Trinity coaching situation leaves some questions
Barely 24 hours after Trinity Episcopal Day School won its sixth football state title in school history, things took a turn for the unfortunate.
Actually, the news of head football coach Josh Loy’s termination was apparently two weeks coming.
Allegations made by parents and students of a hazing incident involving football players three weeks ago seem to be at the center of Loy’s termination. Allegedly, the incident occurred when Loy was supposed to be supervising the players.
It’s not exactly clear what Loy is being accused of in relation to the supposed incident. Was he simply absent when the alleged incident took place, or is it the Trinity school board’s belief that Loy somehow condoned what was said to have happened?
Furthermore, it’s not clear what the three players purportedly did. However, all three seniors were suspended from the Saints’ MAIS Class A semifinal game against Cenla Christian Academy Nov. 15, but were allowed to play in the state title game a week ago.
Based on what is publicly known, at least a couple of questions should be raised.
For one, if what these three players allegedly did was so horrible that it led to the firing of their head coach, why were the players allowed to play in the state title game? Furthermore, if Loy committed a fireable offense, why was he not terminated immediately instead of being allowed to coach the final two games of the Saints’ season?
If, as alleged, the hazing incident involved some form of sexual contact, then law enforcement should have been called in to investigate.
The timing of this alleged incident — and the fallout — is especially unfortunate for the bulk of Trinity’s roster. Most of the players who celebrated winning a state title apparently had nothing to do with the alleged incident. Certainly, none of this should take away from the team’s accomplishments, but it does make for an unwelcome partner with which to share the spotlight.
It also brings attention to the idea of hazing in particular. Some former football players from older generations say hazing just came with the territory of being an athlete. The stories I’ve heard are not appropriate for print.

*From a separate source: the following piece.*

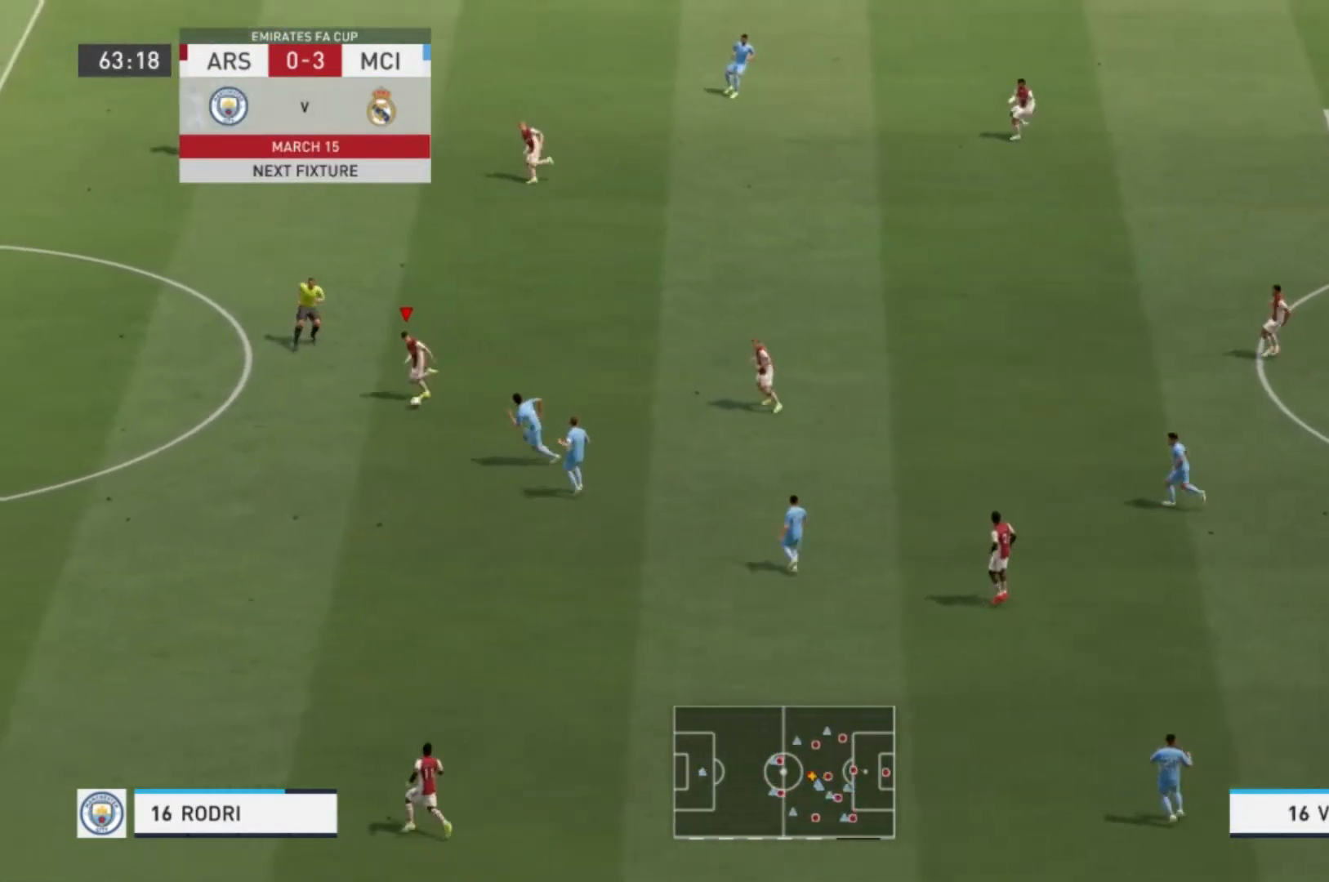
{"dt_ms": 501, "buttons": ["R1"], "left_stick": "left", "right_stick": "center", "events": []}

What current athletes have to understand is the world isn’t the way it was when older generations suited up. Even on the field, players used to be able to lay hard hits in football without fear of repercussions from the referees. Now, such play could get flagged for unnecessary roughness or targeting with the helmet.
Likewise, in this day and age when bullying has become a hot-button topic in our country, athletes need to realize while perhaps hazing was once acceptable, it no longer is.
Some acts done for a good laugh may seem harmless, but can be hurtful and such is not permissible in an era of zero tolerance. If you bully someone, you can expect school officials will take the matter seriously — and rightfully so.
Trinity’s players are likely still celebrating a state title win, as they should be.
However, negative emotions almost certainly surround the distraction this alleged incident has brought. That’s too bad, because it takes attention away from the accomplishments of the rest of the team that had nothing to do with what supposedly went down.